▽

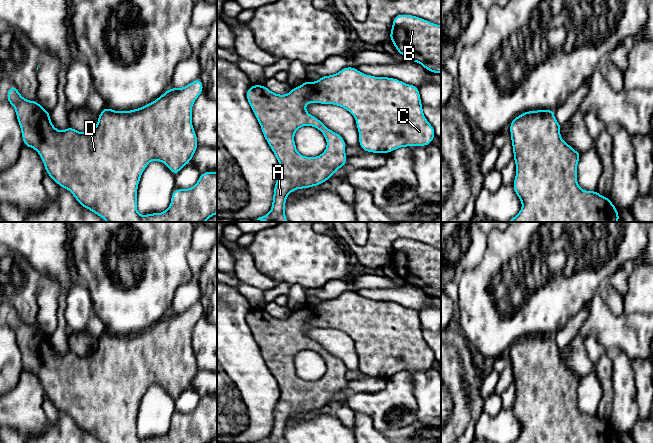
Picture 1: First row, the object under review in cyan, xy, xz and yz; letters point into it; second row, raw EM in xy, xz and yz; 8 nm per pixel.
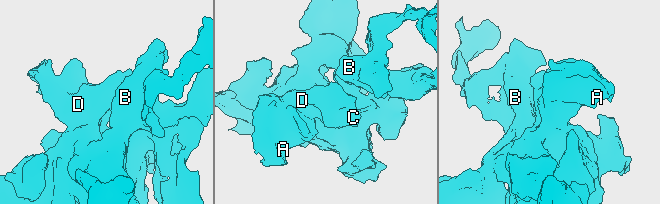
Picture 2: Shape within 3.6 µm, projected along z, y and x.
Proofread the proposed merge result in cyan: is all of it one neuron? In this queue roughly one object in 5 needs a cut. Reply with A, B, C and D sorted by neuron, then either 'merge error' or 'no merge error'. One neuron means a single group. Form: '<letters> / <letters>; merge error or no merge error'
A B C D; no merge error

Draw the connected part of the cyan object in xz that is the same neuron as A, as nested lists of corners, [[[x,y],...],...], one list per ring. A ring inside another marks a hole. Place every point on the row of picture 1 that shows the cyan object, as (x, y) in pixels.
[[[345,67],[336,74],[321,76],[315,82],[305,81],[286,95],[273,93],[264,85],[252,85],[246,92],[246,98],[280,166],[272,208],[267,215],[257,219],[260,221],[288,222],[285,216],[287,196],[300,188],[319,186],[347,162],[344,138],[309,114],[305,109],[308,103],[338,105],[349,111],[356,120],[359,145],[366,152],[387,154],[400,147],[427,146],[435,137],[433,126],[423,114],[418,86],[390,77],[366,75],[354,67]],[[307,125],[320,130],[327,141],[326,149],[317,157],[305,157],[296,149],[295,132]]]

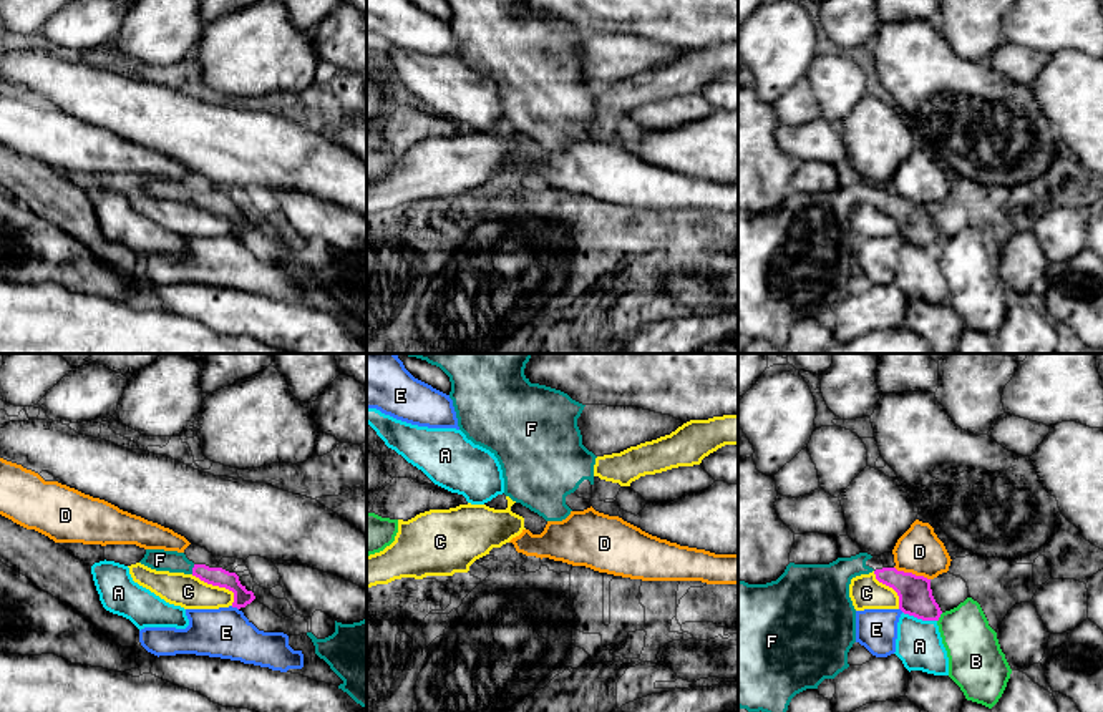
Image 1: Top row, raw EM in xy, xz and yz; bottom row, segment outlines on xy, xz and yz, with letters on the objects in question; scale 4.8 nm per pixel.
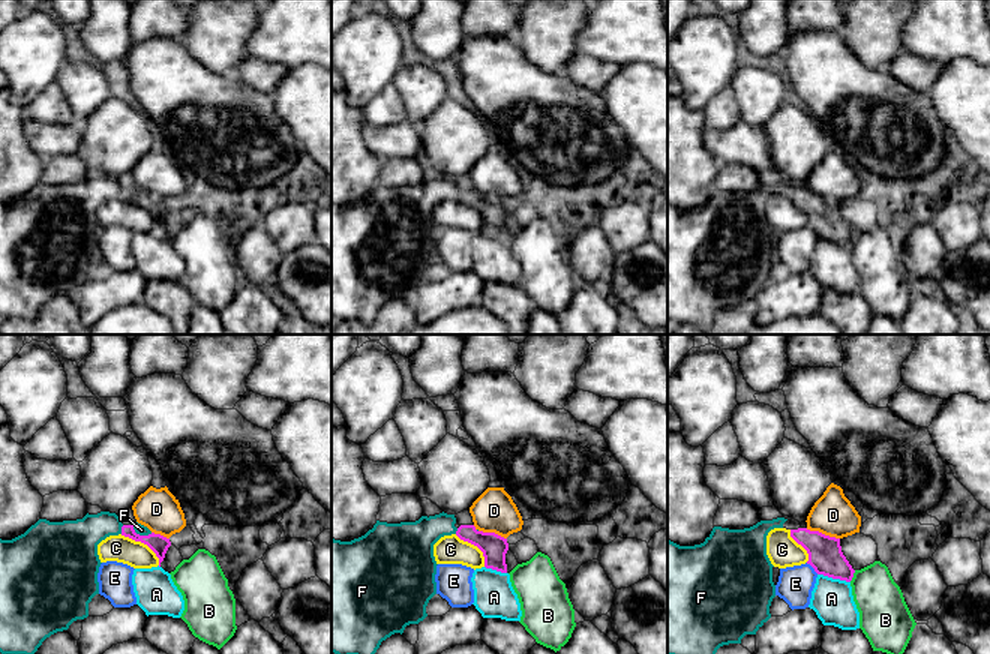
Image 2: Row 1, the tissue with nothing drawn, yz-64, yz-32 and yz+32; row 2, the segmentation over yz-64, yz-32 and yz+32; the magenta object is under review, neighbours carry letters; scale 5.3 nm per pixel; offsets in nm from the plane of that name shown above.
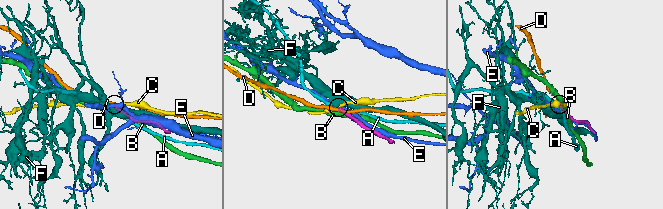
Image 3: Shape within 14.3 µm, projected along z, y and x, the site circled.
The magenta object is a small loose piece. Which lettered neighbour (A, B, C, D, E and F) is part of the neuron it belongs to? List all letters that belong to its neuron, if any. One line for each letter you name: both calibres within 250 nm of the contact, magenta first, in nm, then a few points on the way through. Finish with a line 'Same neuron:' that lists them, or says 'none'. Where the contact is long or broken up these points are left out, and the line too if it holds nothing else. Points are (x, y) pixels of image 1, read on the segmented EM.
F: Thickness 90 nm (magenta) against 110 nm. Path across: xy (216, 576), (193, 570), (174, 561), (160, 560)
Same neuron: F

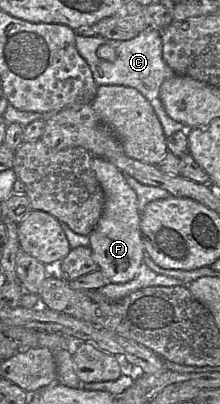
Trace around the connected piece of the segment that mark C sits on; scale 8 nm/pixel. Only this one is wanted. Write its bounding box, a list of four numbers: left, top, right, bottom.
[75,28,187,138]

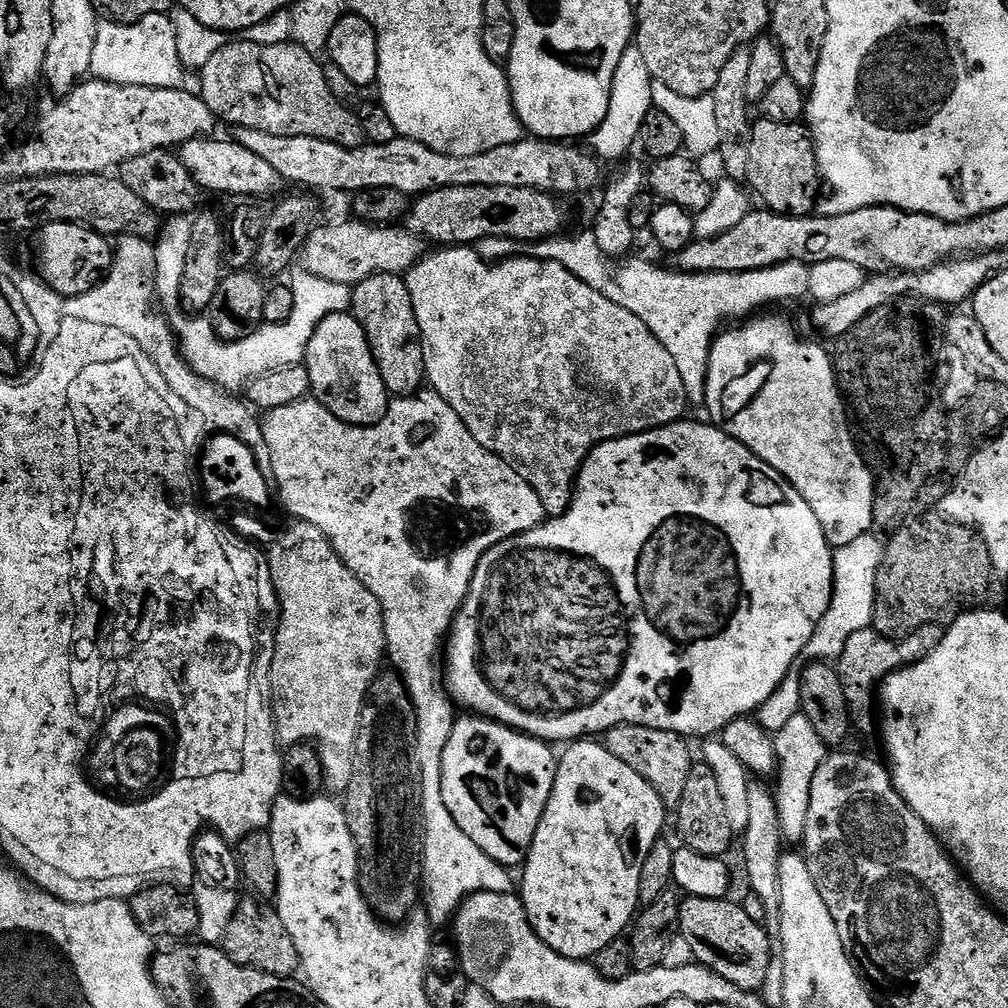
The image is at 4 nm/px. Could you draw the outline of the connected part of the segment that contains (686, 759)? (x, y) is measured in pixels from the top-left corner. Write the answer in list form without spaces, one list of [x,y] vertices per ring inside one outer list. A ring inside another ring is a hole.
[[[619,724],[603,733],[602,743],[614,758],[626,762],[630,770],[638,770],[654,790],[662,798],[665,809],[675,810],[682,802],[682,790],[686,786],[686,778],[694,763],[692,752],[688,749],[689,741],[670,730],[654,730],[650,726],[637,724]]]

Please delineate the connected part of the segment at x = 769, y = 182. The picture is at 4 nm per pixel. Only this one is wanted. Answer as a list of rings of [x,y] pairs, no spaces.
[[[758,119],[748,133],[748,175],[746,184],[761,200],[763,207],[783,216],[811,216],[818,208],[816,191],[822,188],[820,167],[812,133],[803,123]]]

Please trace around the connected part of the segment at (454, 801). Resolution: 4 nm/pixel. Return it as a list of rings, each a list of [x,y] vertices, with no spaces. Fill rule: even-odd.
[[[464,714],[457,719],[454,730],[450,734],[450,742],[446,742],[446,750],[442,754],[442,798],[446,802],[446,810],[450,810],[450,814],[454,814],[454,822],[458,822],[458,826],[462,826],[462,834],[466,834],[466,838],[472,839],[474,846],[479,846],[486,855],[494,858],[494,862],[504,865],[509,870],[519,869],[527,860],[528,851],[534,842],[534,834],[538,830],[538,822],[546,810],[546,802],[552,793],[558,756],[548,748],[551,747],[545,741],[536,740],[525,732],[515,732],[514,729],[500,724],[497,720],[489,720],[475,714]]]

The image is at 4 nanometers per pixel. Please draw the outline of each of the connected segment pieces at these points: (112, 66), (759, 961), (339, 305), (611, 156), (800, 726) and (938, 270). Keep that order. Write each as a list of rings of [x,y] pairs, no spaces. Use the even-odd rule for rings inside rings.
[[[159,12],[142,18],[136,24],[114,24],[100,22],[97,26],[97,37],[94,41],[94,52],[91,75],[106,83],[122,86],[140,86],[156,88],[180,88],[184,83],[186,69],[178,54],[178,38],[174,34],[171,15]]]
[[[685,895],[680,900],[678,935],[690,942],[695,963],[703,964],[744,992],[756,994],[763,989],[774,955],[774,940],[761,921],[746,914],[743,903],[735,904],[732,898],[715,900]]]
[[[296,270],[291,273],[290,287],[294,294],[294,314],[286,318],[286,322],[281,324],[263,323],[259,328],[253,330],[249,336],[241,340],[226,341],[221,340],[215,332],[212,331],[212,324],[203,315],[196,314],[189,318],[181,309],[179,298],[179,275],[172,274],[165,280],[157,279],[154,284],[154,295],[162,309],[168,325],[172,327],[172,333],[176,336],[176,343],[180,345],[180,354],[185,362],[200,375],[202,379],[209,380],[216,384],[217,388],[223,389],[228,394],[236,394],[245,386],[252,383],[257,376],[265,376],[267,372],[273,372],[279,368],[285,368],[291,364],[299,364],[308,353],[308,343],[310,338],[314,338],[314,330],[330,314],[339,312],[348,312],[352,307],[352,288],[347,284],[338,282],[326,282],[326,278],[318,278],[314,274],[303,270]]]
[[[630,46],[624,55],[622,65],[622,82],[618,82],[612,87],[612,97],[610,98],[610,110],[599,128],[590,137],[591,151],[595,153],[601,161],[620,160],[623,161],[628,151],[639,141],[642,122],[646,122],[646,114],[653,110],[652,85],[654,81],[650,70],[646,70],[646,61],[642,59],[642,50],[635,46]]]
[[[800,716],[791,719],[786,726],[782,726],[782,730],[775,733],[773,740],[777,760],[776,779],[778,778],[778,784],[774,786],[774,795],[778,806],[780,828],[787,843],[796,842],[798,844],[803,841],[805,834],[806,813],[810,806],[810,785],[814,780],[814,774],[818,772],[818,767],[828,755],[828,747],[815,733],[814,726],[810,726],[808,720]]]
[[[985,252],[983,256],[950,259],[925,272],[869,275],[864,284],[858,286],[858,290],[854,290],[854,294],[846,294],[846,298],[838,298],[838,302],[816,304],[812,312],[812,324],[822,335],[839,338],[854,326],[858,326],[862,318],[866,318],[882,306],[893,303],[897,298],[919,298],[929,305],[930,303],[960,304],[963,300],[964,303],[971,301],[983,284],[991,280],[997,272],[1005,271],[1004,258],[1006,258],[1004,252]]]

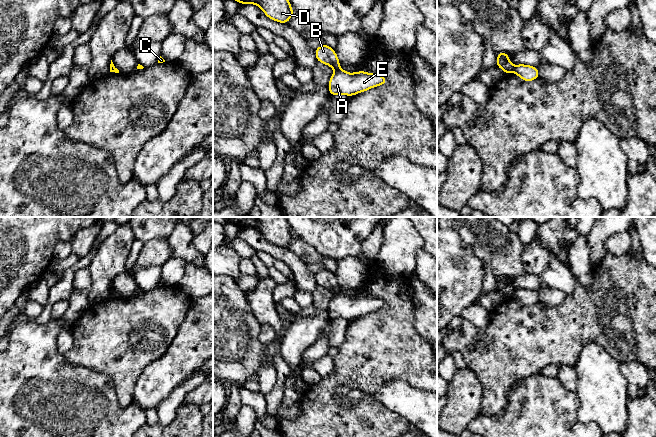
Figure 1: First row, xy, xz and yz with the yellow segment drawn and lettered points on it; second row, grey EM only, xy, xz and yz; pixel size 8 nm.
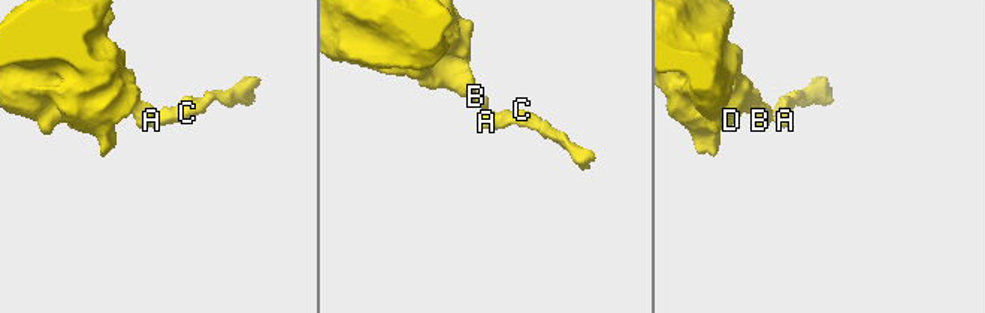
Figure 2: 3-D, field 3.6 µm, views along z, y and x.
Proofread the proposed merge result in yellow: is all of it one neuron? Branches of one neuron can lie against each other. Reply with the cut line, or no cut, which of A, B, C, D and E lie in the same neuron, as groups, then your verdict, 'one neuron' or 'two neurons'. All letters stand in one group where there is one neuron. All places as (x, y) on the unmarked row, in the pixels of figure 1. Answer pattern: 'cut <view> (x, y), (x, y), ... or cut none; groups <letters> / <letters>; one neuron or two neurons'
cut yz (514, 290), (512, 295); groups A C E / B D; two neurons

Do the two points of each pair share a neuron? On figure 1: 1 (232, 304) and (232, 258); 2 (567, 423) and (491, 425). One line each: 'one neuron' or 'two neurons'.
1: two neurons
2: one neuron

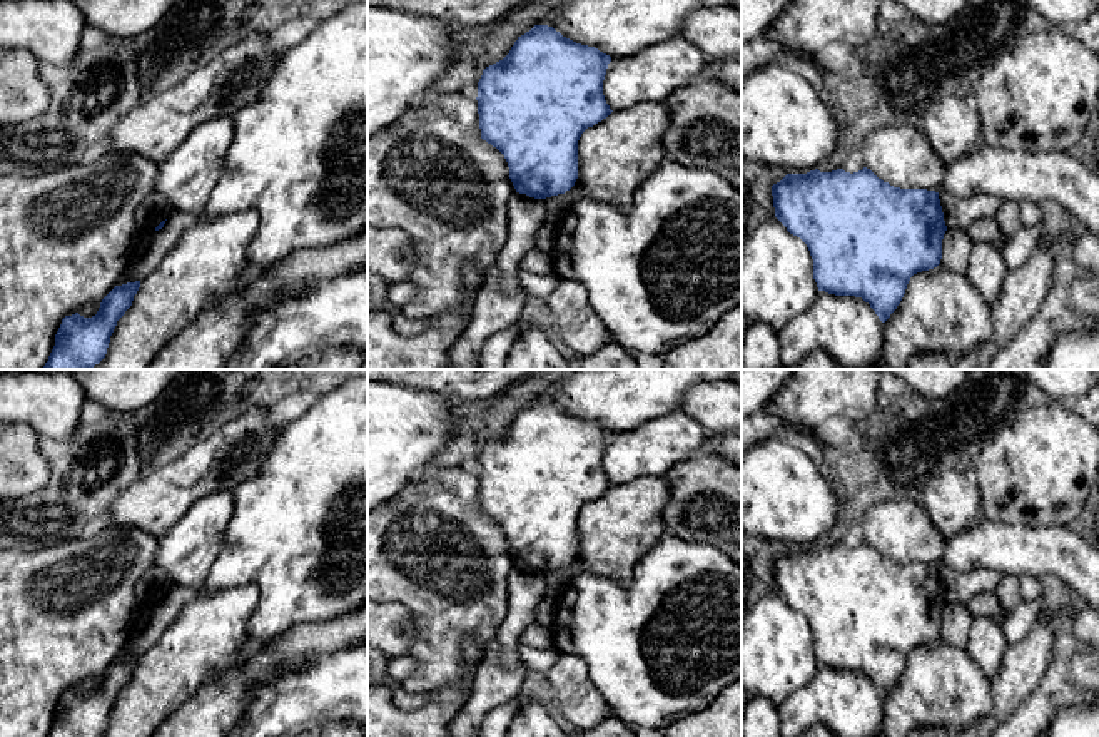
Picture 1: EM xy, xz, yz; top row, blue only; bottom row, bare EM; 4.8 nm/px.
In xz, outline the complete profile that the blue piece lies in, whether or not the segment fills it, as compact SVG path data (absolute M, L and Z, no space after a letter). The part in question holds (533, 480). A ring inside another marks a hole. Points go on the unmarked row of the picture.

△

*What is being asked*: Both boundary lines included, write out word for word only the lines above from the one containing "Figure 1: First" to the one containing "Figure 2: 3-D, field", leaving out any pictures.

*Exercise response*:
Figure 1: First row, xy, xz and yz with the yellow segment drawn and lettered points on it; second row, grey EM only, xy, xz and yz; pixel size 8 nm.
Figure 2: 3-D, field 3.6 µm, views along z, y and x.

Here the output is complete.